As Ayazi read the bulletin, he found himself suppressing a growing sense of dismay. The news was ominous. The first item announced that the government of President Mohammed Daoud had placed all the leaders of the Communist Party under arrest.
It was immediately clear that Daoud’s move could have catastrophic consequences—for he was doing no less than embarking on a showdown with the world’s Communist superpower. For years Afghanistan had stood in the shadow of the Soviet Union. Leaders in the Kremlin, eager to counter America’s influence in Iran and Pakistan throughout the 1970s, had responded by boosting their assistance to Afghanistan in every way they could think of. The Soviets poured in billions of dollars in aid. They built Afghanistan’s industry, paved its roads, and purchased its oil and gas. They invited thousands of Afghans to study in the USSR. They supplied the Afghan military with tanks and planes and artillery and filled its ranks with Soviet advisers. And now the president of the country was throwing their friends in jail.

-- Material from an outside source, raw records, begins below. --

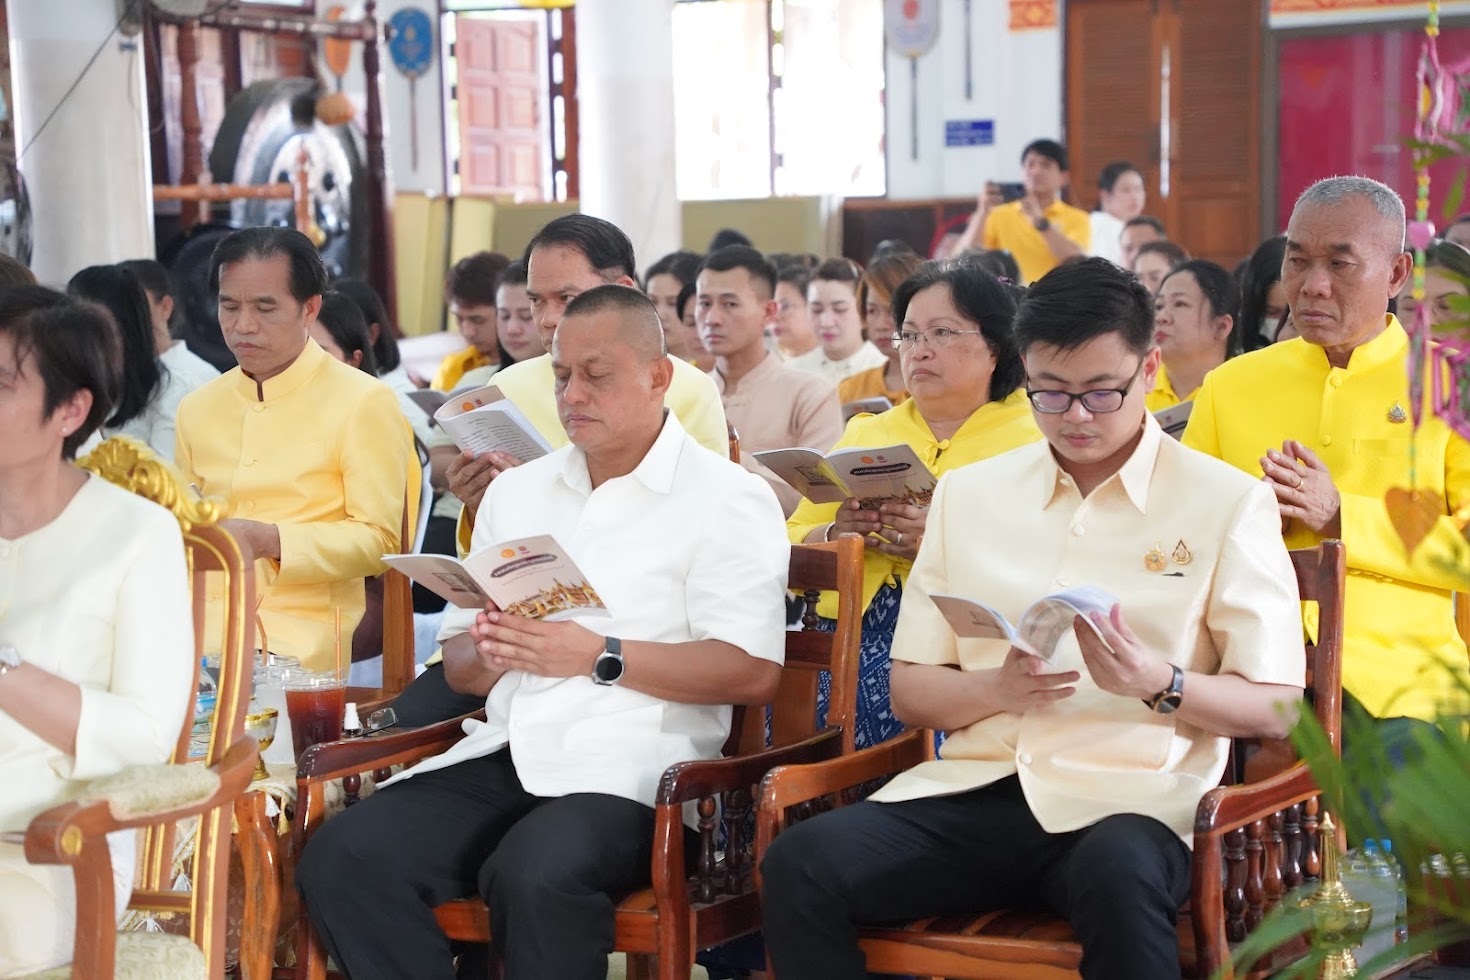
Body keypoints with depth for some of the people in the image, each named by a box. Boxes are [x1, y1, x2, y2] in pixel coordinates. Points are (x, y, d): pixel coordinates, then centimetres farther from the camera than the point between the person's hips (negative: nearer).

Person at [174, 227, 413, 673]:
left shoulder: (364, 402, 2)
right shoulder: (197, 408, 19)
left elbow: (379, 540, -4)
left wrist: (270, 541, -17)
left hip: (300, 635, -5)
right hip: (202, 619, 5)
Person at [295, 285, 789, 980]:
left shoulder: (726, 497, 3)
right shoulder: (516, 490, 23)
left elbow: (753, 672, -9)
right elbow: (459, 665, 21)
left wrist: (598, 655, -13)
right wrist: (488, 654, -3)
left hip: (629, 767, -6)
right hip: (504, 753, 6)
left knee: (534, 874, -37)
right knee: (341, 859, -20)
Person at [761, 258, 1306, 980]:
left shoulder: (1228, 503, 6)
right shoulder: (968, 493, 15)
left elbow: (1275, 708, 4)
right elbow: (908, 692, 16)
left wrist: (1159, 684, -15)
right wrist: (997, 687, -6)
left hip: (1128, 802, -3)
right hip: (978, 789, 4)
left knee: (1117, 878, -40)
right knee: (799, 865, -24)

Despite his youth, Ayazi had already seen enough of Afghanistan’s factional politics to understand the potential for serious conflict. In Kandahar, where he grew up, his father was the principal of a local high school. Early in the 1970s the student body had begun to fragment into competing blocs. No sooner had the school’s young Communists formed a discussion group than militant Muslims responded with a cell of their own. Ayazi’s father, a secularist liberal who disagreed with both tendencies, had banned all activism from the school grounds, earning him the enmity of both camps. Just for good measure he had also forbidden his son to get involved in politics until he was mature enough to make informed choices.